### Passage for review ###
I keep the water pan a-hangin' from the 4th rack the way the supreme being and Masterbuilt intended. That bottom rack is just too close to the heating element and the AMNPS which means any meat placed there would be easily subject to overcooking or at least be done on the outside but undercooked on the inside.


----------



## daricksta (Nov 25, 2015)

TexFinn said:


> So it is indeed a Gen 1 even though the part number is not 20070910? Ace also has 20070910 with the square control panel, but that is priced at $229 and I'm not going to pay that much for a 30-incher. http://www.acehardware.com/product/index.jsp?productId=3931663
> 
> This is pretty much the only thing I've found about the 20071814 other than Ace's website. http://www.smokingmeatforums.com/t/159828/hello-im-steve-and-i-know-nothing-about-smoking
> 
> ...


But to get that $129 price you need to have an Ace Rewards card, which just takes a few seconds to sign up for at the cash register.


----------



## dr k (Nov 25, 2015)

daRicksta said:


> I keep the water pan a-hangin' from the 4th rack the way the supreme being and Masterbuilt intended. That bottom rack is just too close to the heating element and the AMNPS which means any meat placed there would be easily subject to overcooking or at least be done on the outside but undercooked on the inside.


Hanging the water pan on the second from the bottom rack keeps grease from vaporizing as much, being a little farther from the heating element.  I can see the entire AMNPS through the window on the rails with the pan up one level.  Going one rack higher and hanging the water pan from the second from the top rack and also cooking on the second from the top rack may be synonymous with those that cook in a foiled pan.  As long as the water pan is under the food your cooking everything should be acceptable.  The only reason I can imagine cooking on the bottom rack is to finish poultry for crispy skin.

-Kurt


----------



## texfinn (Nov 25, 2015)

daRicksta said:


> But to get that $129 price you need to have an Ace Rewards card, which just takes a few seconds to sign up for at the cash register.


I'm already Ace Rewards member, so problems there. Actually, you can also get the price even without being a member. You just need to go through the old-fashioned mail-in-rebate hassle to get your 20 bucks back.

Hopefully they will still have them on Friday. A couple of days ago I had several stores close by that showed it in stock, but now supposedly none of them have it. Pretty sure they just cleaned the availability in anticipation of Friday. We'll see...


----------



## bigbossbridges (Nov 25, 2015)

just picked up one of the ace hardware deals today, took the only one from my store, seasoned it already and now looking up recipes for smoking a turkey tomorrow!


----------



## daricksta (Nov 25, 2015)

Dr K said:


> Hanging the water pan on the second from the bottom rack keeps grease from vaporizing as much, being a little farther from the heating element.  I can see the entire AMNPS through the window on the rails with the pan up one level.  Going one rack higher and hanging the water pan from the second from the top rack and also cooking on the second from the top rack may be synonymous with those that cook in a foiled pan.  As long as the water pan is under the food your cooking everything should be acceptable.  The only reason I can imagine cooking on the bottom rack is to finish poultry for crispy skin.
###
What this exercise asks
1) Render this sentence from the smoker thread into Spanish: "A couple of days ago I had several stores close by that showed it in stock, but now supposedly none of them have it."
2) Reproduce the smoker thread word for word, everything from "Hopefully they will" down to "a turkey tomorrow!".
Rely on the smoker thread alone and bring in no outside knowledge.
### Supplied information ###
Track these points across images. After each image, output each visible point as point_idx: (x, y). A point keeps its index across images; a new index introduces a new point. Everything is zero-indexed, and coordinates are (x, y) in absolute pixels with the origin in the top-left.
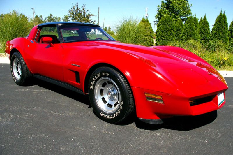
###
Solution set
1) Hace un par de días tenía varias tiendas cercanas que lo mostraban en existencia, pero ahora supuestamente ninguna lo tiene.

2)
Hopefully they will still have them on Friday. A couple of days ago I had several stores close by that showed it in stock, but now supposedly none of them have it. Pretty sure they just cleaned the availability in anticipation of Friday. We'll see...


----------



## bigbossbridges (Nov 25, 2015)

just picked up one of the ace hardware deals today, took the only one from my store, seasoned it already and now looking up recipes for smoking a turkey tomorrow!